China is on a demographic cliff, their economy has run out of steam, they are botching their international relations, some of the mal-allocations of capital (real estate and Belt and Road) are beginning to come home to roost.  There are increasing questions about corruption in governance, in the economy, and in the military.  There are a lot of headwinds.

A different leader and/or with different policies and China still has huge potential.  But my priors tell me they are about to head down a difficult path.  The New Three industries won't be their salvation.

But it will be interesting.  I am convinced that the EV policies are misplaced because their justification, Anthropogenic Global Warming, is faulty.  We increasingly see just how badly the climate models are performing in their forecasts, we know the weakness of our long term economic forecasting, and we are increasingly aware of just how large are our knowledge gaps when it comes to comprehending the many chaotic, evolving, loosely coupled, power law driven systems which make up the global climate as well as just how inadequate are our empirical measures.
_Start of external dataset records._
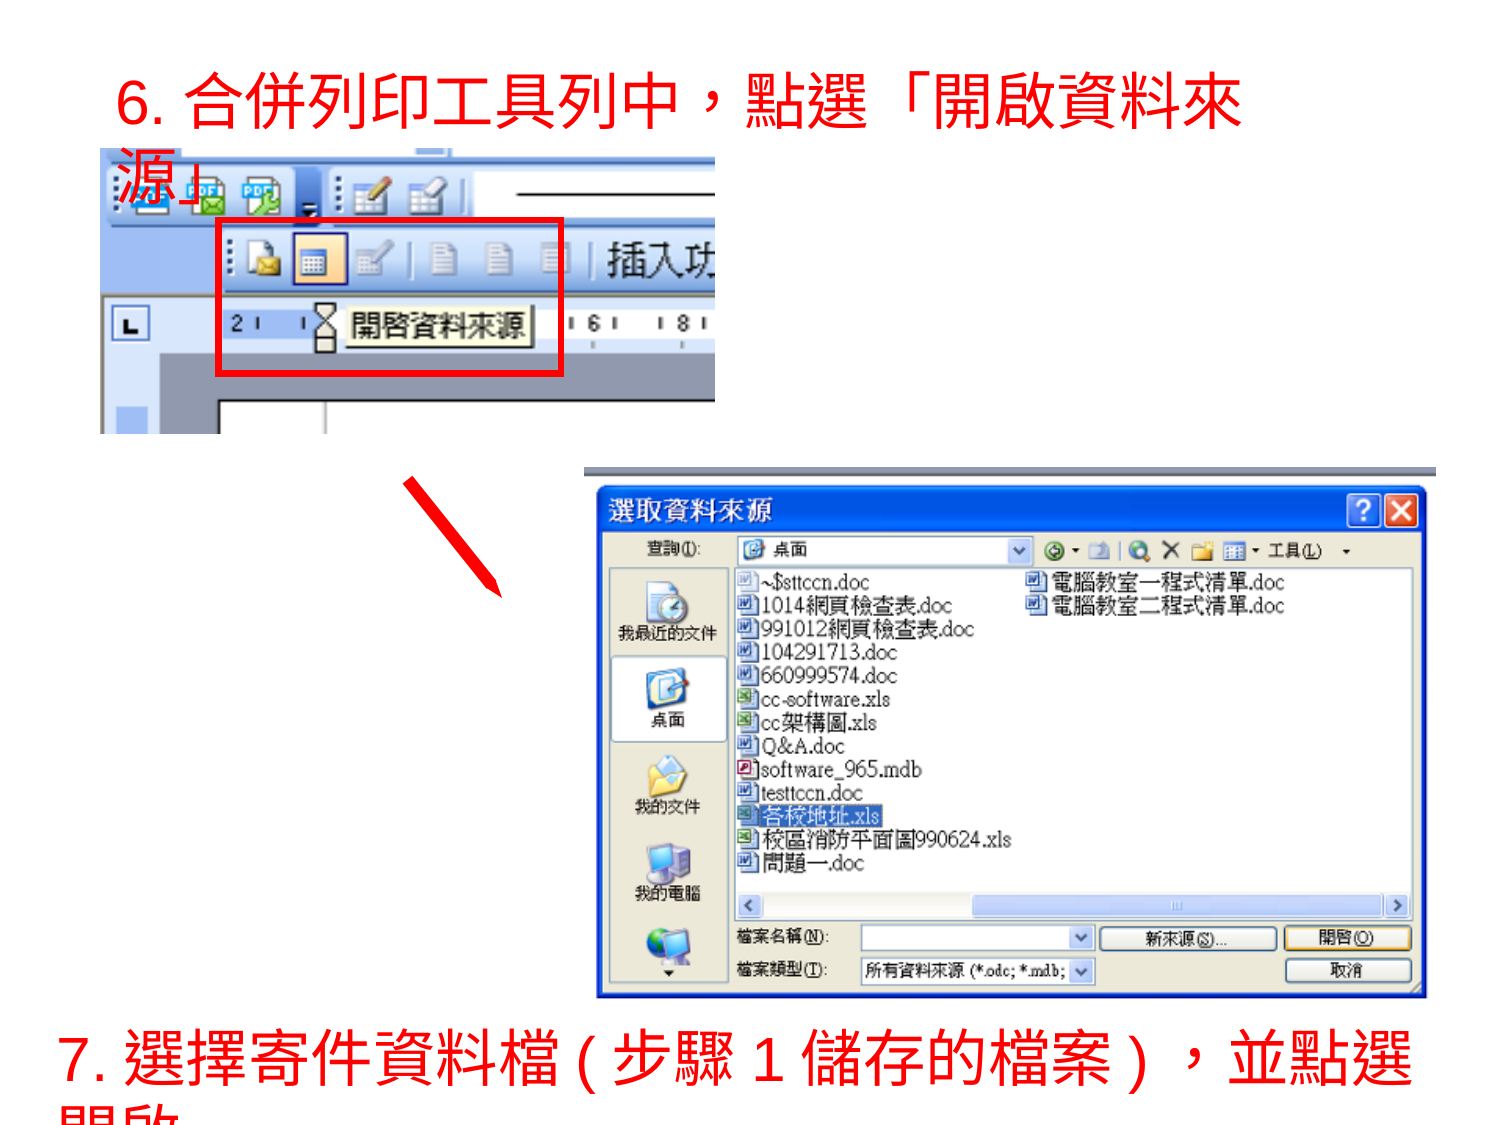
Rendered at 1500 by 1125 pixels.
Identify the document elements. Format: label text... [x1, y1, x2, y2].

picture [584, 467, 1436, 1008]
text_box 6.合併列印工具列中，點選「開啟資料來源」 [100, 54, 1377, 145]
picture [100, 148, 715, 434]
text_box 7.選擇寄件資料檔(步驟1儲存的檔案)，並點選開啟 [41, 1011, 1471, 1102]
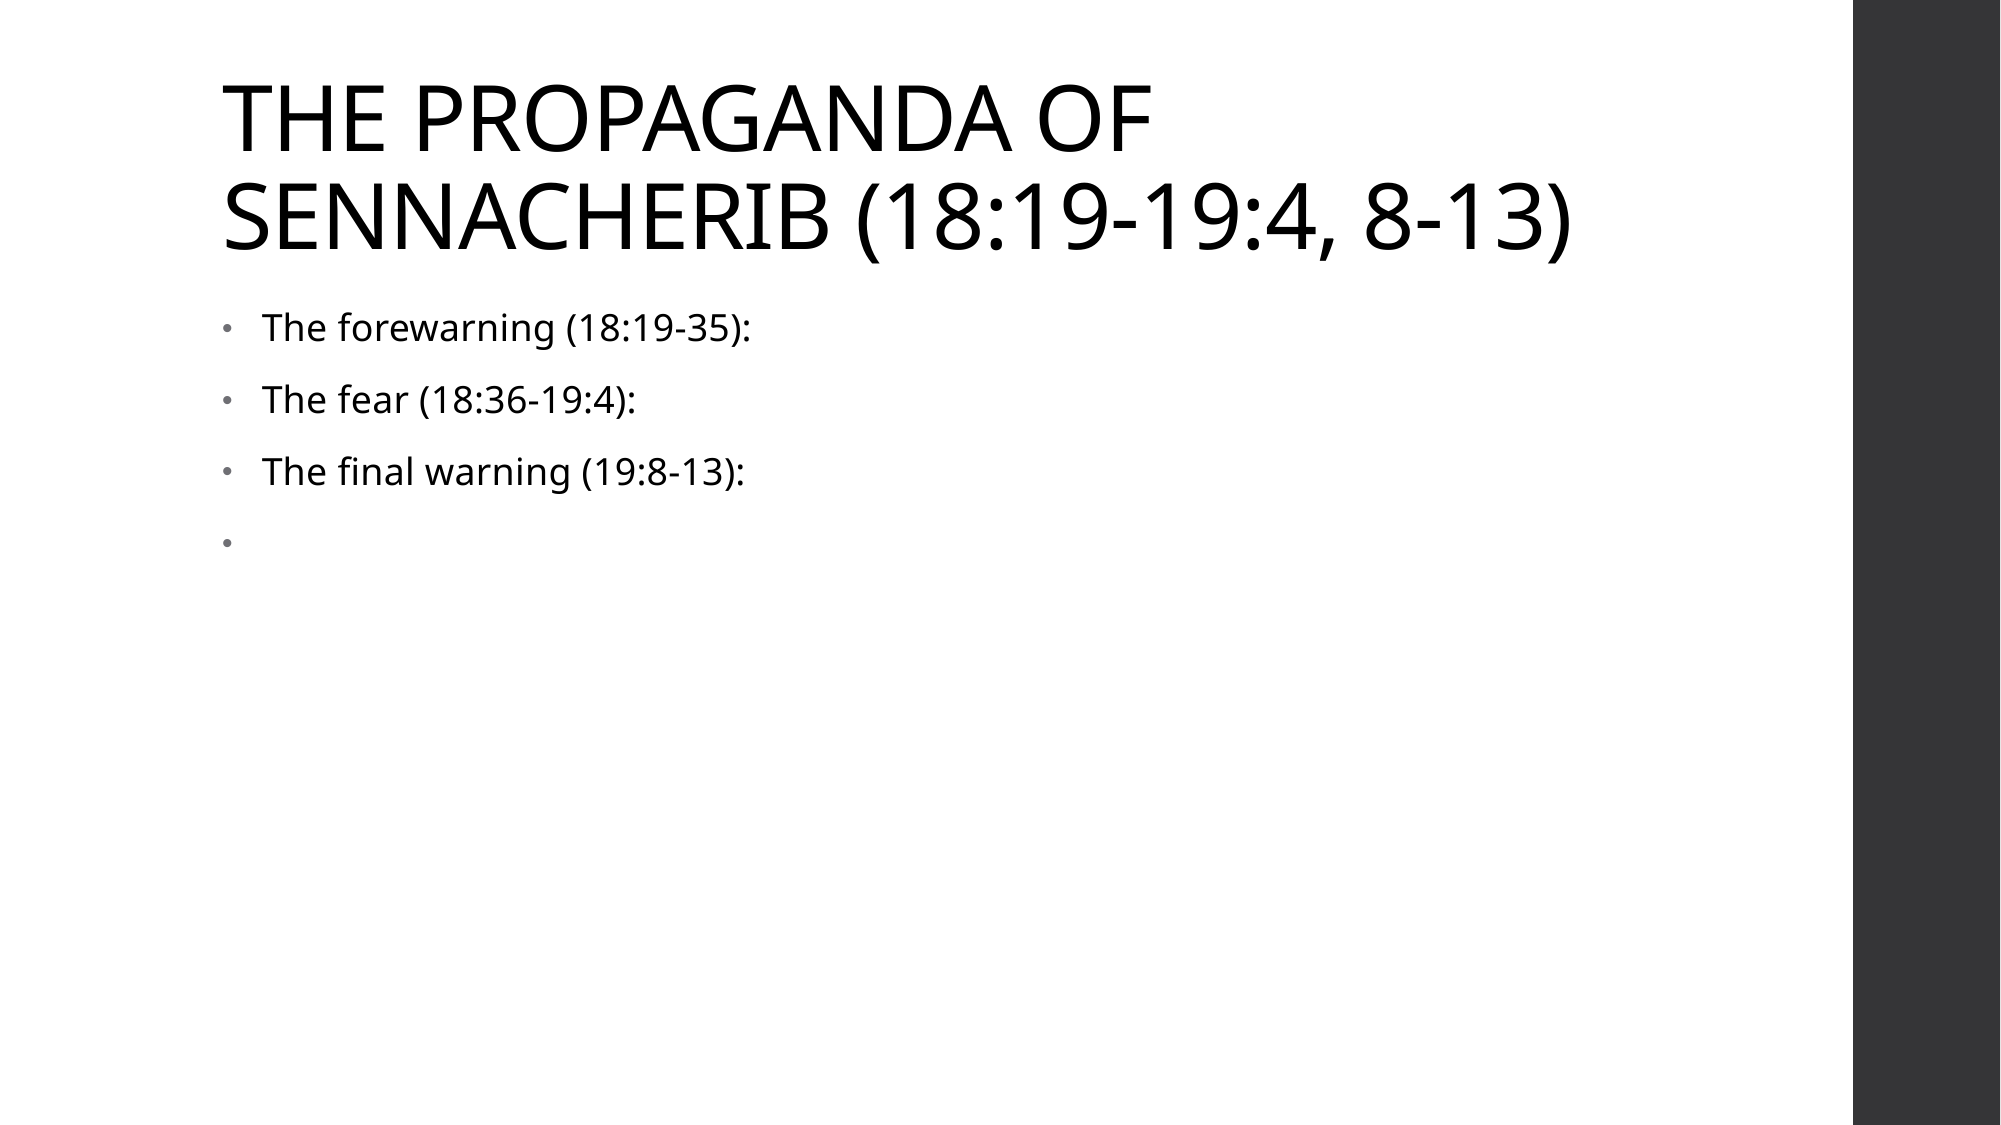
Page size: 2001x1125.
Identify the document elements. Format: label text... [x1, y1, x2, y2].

AGW and Climate Change as policies will implode in the next decade.  We'll put the best face on it but the empirical realities are against it.  
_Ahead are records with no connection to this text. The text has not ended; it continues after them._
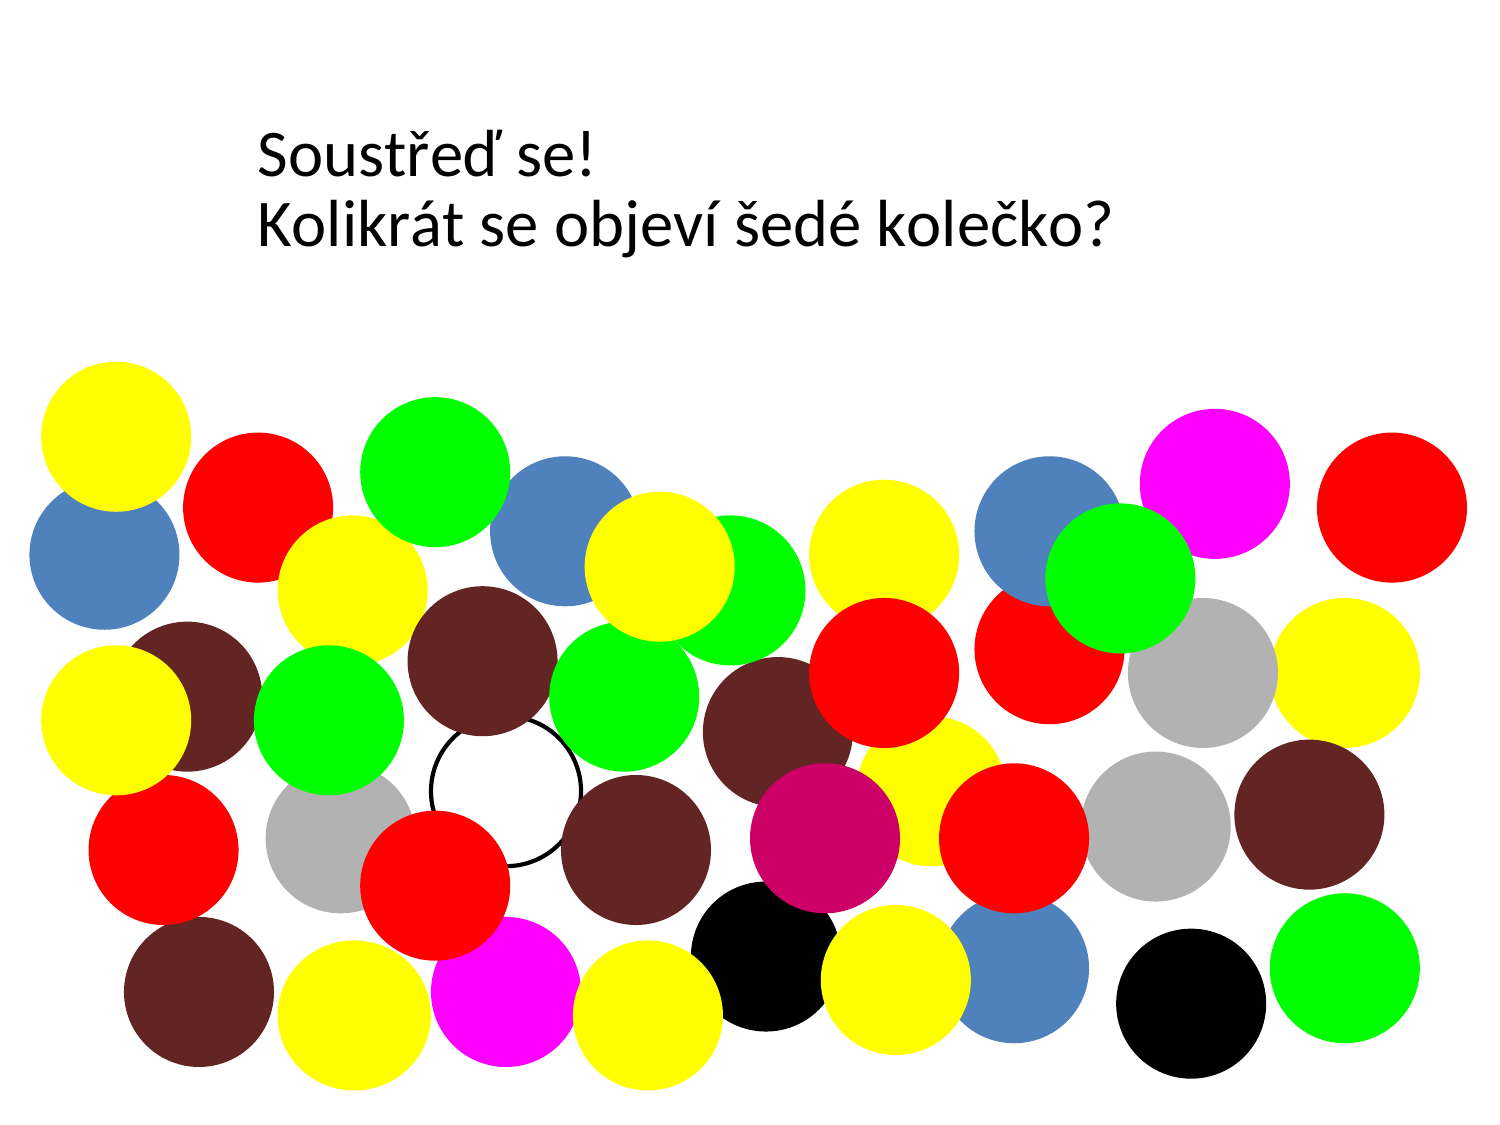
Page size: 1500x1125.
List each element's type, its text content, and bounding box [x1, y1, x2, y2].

text_box [1269, 893, 1420, 1044]
text_box Soustřeď se! [243, 101, 613, 198]
text_box [974, 408, 1420, 890]
text_box [1116, 928, 1267, 1079]
text_box Kolikrát se objeví šedé kolečko? [242, 172, 1131, 269]
text_box [1316, 432, 1467, 583]
text_box [29, 361, 192, 630]
text_box [41, 397, 1231, 1091]
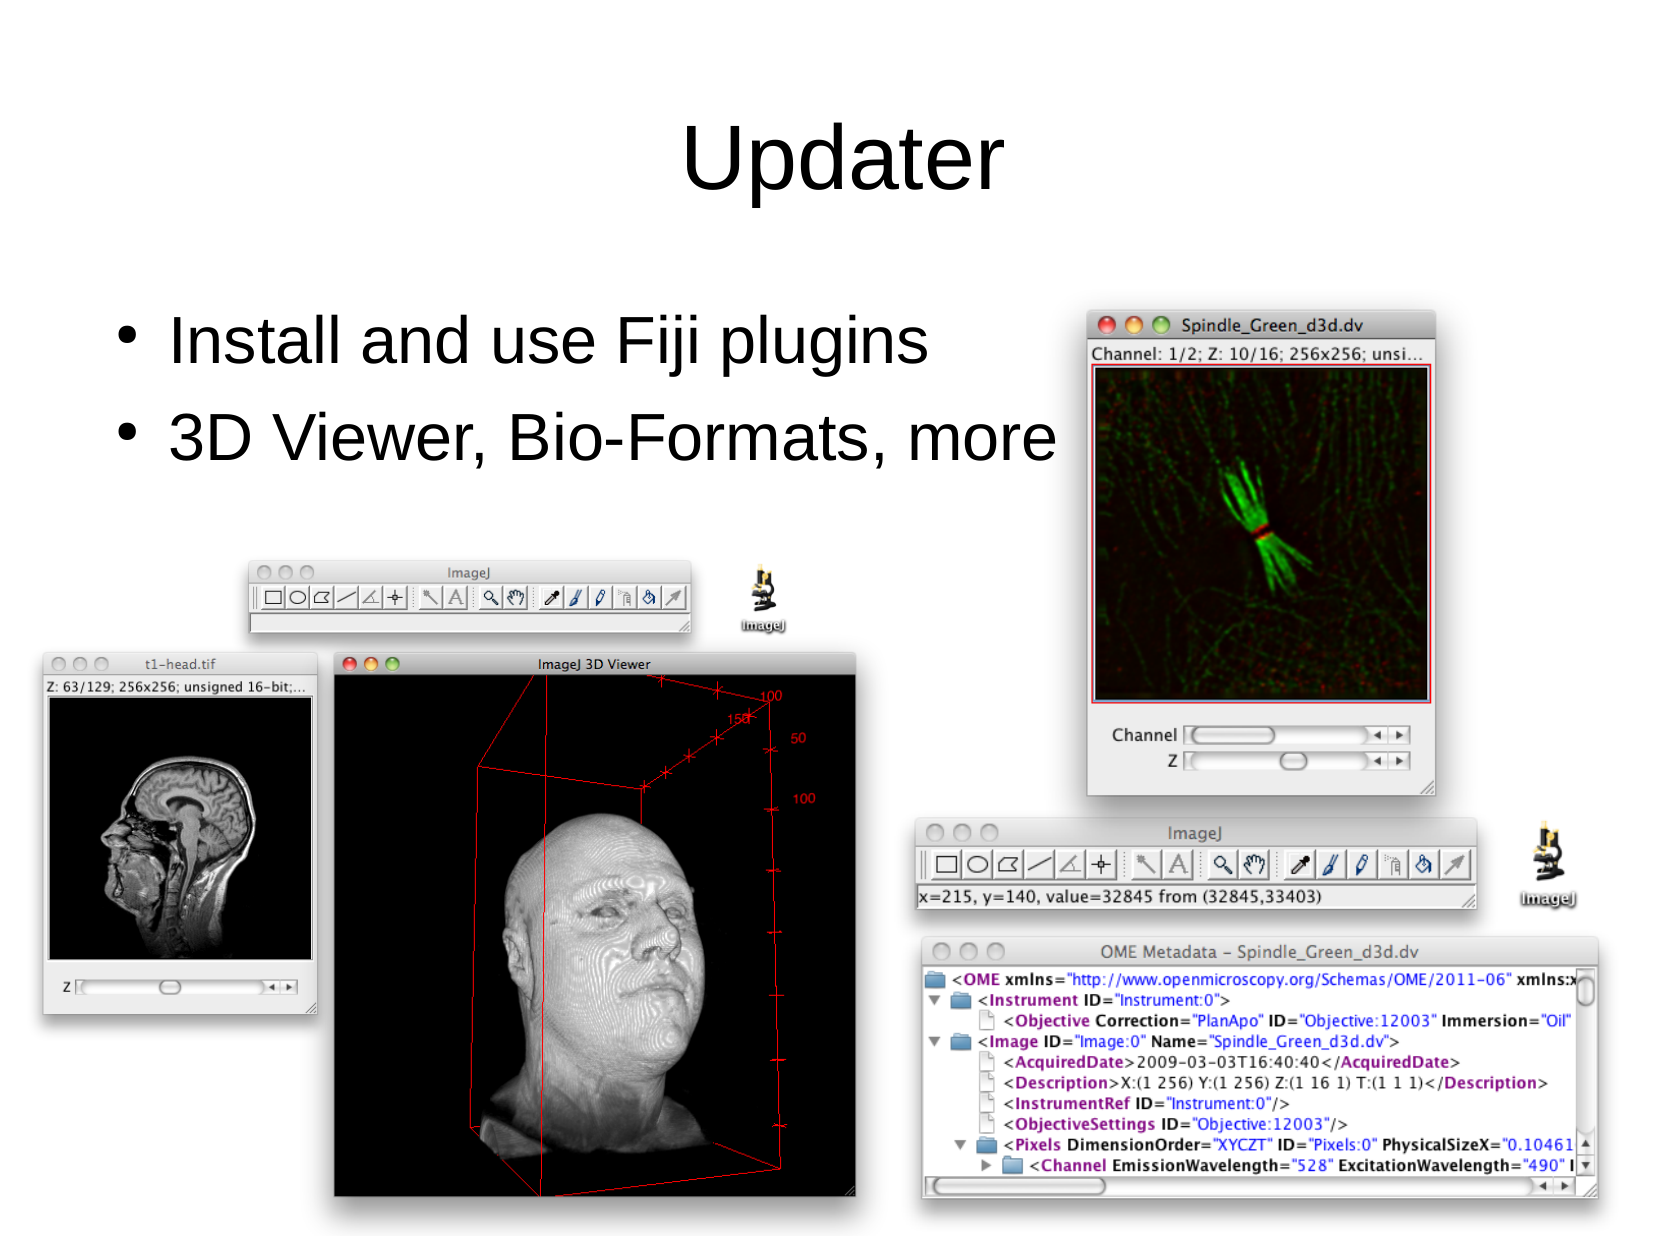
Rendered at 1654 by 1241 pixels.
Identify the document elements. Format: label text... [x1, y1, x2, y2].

But China is betting on the AGW theology continuing and growing.

Further, it appears to me that we have already reached the realistic limits with current technology in terms of just how much role can be reasonably played by renewable energy.  I think there is plenty of evidence to suggest that renewable energy for grid purposes and the whole EV movement are going to see significant reversals in the next five years.

If that is the case, China will end up having made a Hail Mary commitment to a sector already at its peak.  The amount of misallocated capital will be daunting.

In five years, if China heads down this path, their economy will flatline or shrink.  If the US remains reasonably committed to the free market, we will see plenty of adaptation and reduced climate change policies and reduced investment in unsustainable and unfeasible EV and renewable energy policies.  The US will continue its leading 1.5-2.5% a year increase in productivity.

We'll see.  I might already be wrong.  There might be some key technology breakthroughs that suddenly make China's commitments feasible.  But given with what we know right now, I am happy to bet on the US, on free citizens and free markets.  And I correspondingly think that the clerisy are wrong in their rosy expectations of China's command economy commitment to AGW and EV.

I am sorry for the Chinese citizenry as their government commits to what I am reasonably certain will be failed policies around AGW and EV.  Central planning just won't work in the long run for a large economy and I think they are making a mistake which will make Chinese worse off.  And by the time they get around to recognizing, acknowledging and changing direction, they will be a further 5-10 years into the demographic decline.

All of which will make China a more challenging place for the US to work with internationally.  But those are bridges quite a ways down the road.